Conducting court during the coronavirus

Judges say pandemic causing issues for trials

MECOSTA, OSCEOLA COUNTIES — Mecosta and Osceola county judges are trying to find a way to safely conduct jury trials as Michigan courts continue to operate remotely during the COVID-19 pandemic.

“We are having difficulty determining when we are going to be able to properly conduct jury trials again, and that really matters because if someone hasn’t been able to bond out of jail or we didn’t set a bond because of factors that they were dangerous or likely to flee, it’s not appropriate for folks to sit in jail with no end in sight,” 49th Circuit Court Judge Scott Hill-Kennedy told the Pioneer.

Due to the coronavirus pandemic and guidelines from the Centers for Disease Control, state of Michigan and Michigan Supreme Court, the courts in Mecosta and Osceola counties have been operating mostly remotely since March, with the majority of court proceedings taking place via Zoom, barring a few exceptions.

77th District Court Judge Peter Jaklevic said, overall, this system has been working well for the courts. However, conducting jury trials remains an issue.

“We are keeping up. All the courts are doing everything that they’ve always done,” Jaklevic said. “The only thing we can’t do is jury trials, and the reason for that is we don’t have a big enough space in the courtrooms. We have to follow the CDC guidelines for social distancing.”

Hill-Kennedy explained only a small percentage of criminal felony cases go to trial.

“What typically happens in probably 90% of criminal cases that are felonies in the circuit court, are they end up either going to a plea to some charge by the defendant or being dismissed,” he said.

Nonetheless, Hill-Kennedy said court officials have been considering all their options for conducting jury trials in the cases that require them, such as holding trials in area schools with more space, making proper social distancing possible.

Jaklevic said if a solution is found for conducting jury trials in the district and circuit courts in Mecosta and Osceola counties, they will essentially be fully operational despite most people working remotely.

“Jury trials are probably the single most important part of the criminal justice system,” he said. “ ... If we can get back jury trials and keep people safe in the process, we are really going to be going at 100%.”

Although court officials continue discussions on how to hold jury trials, Hill-Kennedy and Jaklevic said other court proceedings have been running fairly smoothly.

Hill-Kennedy said steps such as arraignments, settlement conferences and other meetings between the parties of a case, the attorneys and the judges have been able to be completed via Zoom.

He added that this has been particularly helpful for attorneys who live several hours away, as they have not had to schedule proceedings based around the time it would take them to drive to and from different courts across the state.

One issue Hill-Kennedy said they have faced though is a lack of internet in some more rural areas of the county.

“We are encountering that some of our citizens have not been able to participate due to technological limitations,” he said.

However, he said people are encouraged to go somewhere with public internet access in these instances.

Jaklevic said he has also received positive feedback from attorneys and parties who have found the Zoom conferences to be more convenient.

“I think there’s some things that are going to continue like this when this is all over,” he said.

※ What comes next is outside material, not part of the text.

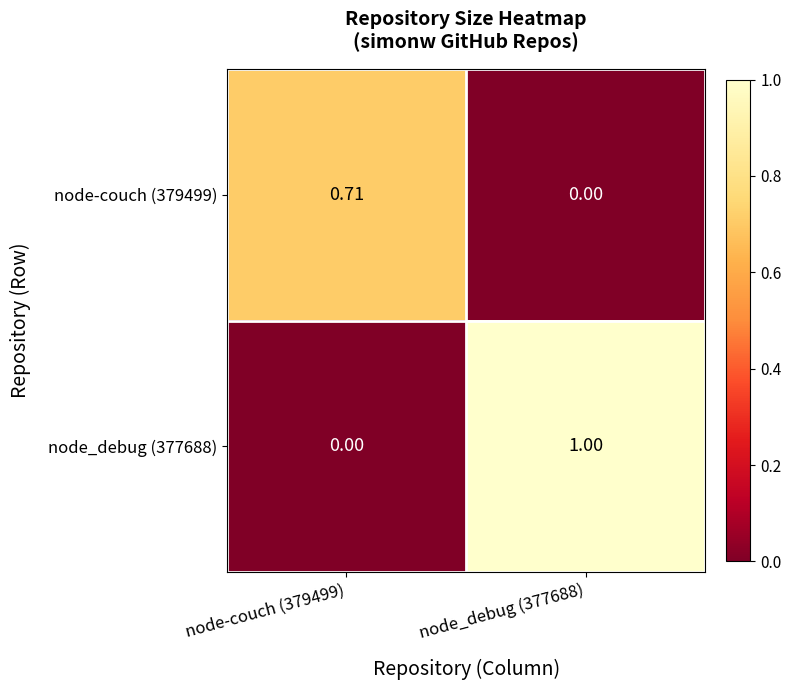

How many data points does each series have?

2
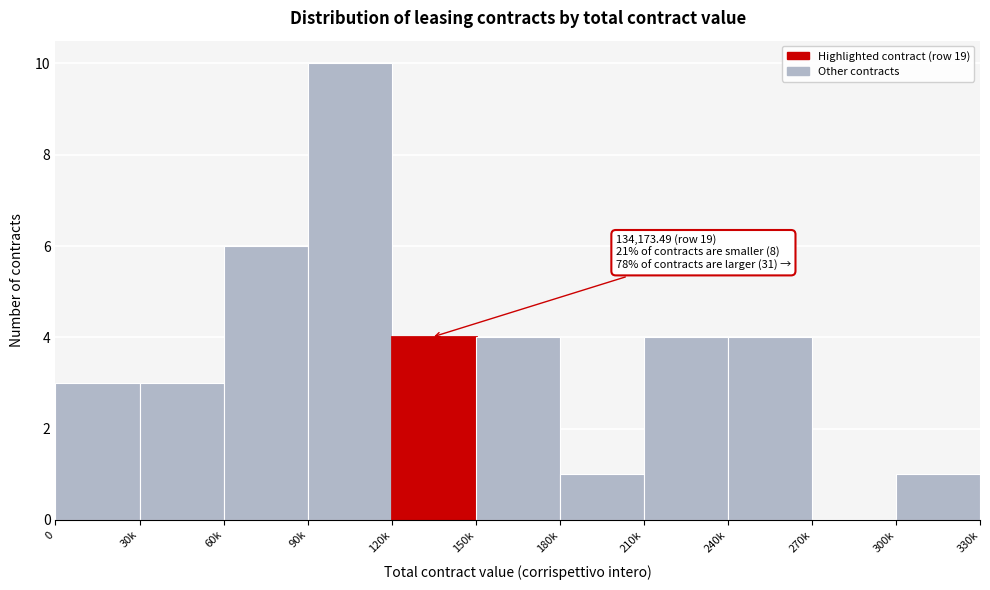

Reading left to right, list all the values displayed in this chart.

0=3	30k=3	60k=6	90k=10	120k=4	150k=4	180k=1	210k=4	240k=4	270k=0	300k=1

Although some people have found the Zoom option helpful, Hill-Kennedy said defendants have the right to request certain aspects of their case be handled in person, including when they are officially sentenced in a case.

“If a defendant wants to be sentenced after entering a plea or being convicted during a jury trial — if that person wants to have the sentencing done in person in the courtroom in front of the judge — that person has the right to request that. That’s their constitutional right,” he said.

As court officials continue to find ways to uphold the justice system during the ongoing pandemic, Hill-Kennedy said he is grateful to the judges and other court staff he has been working alongside.

“I work with great colleagues, and they have been great in brainstorming, being helpful and trying to figure out ways to run our court smoothly and appropriately through all these limitations that we face because of the lockdown orders,” Hill-Kennedy said.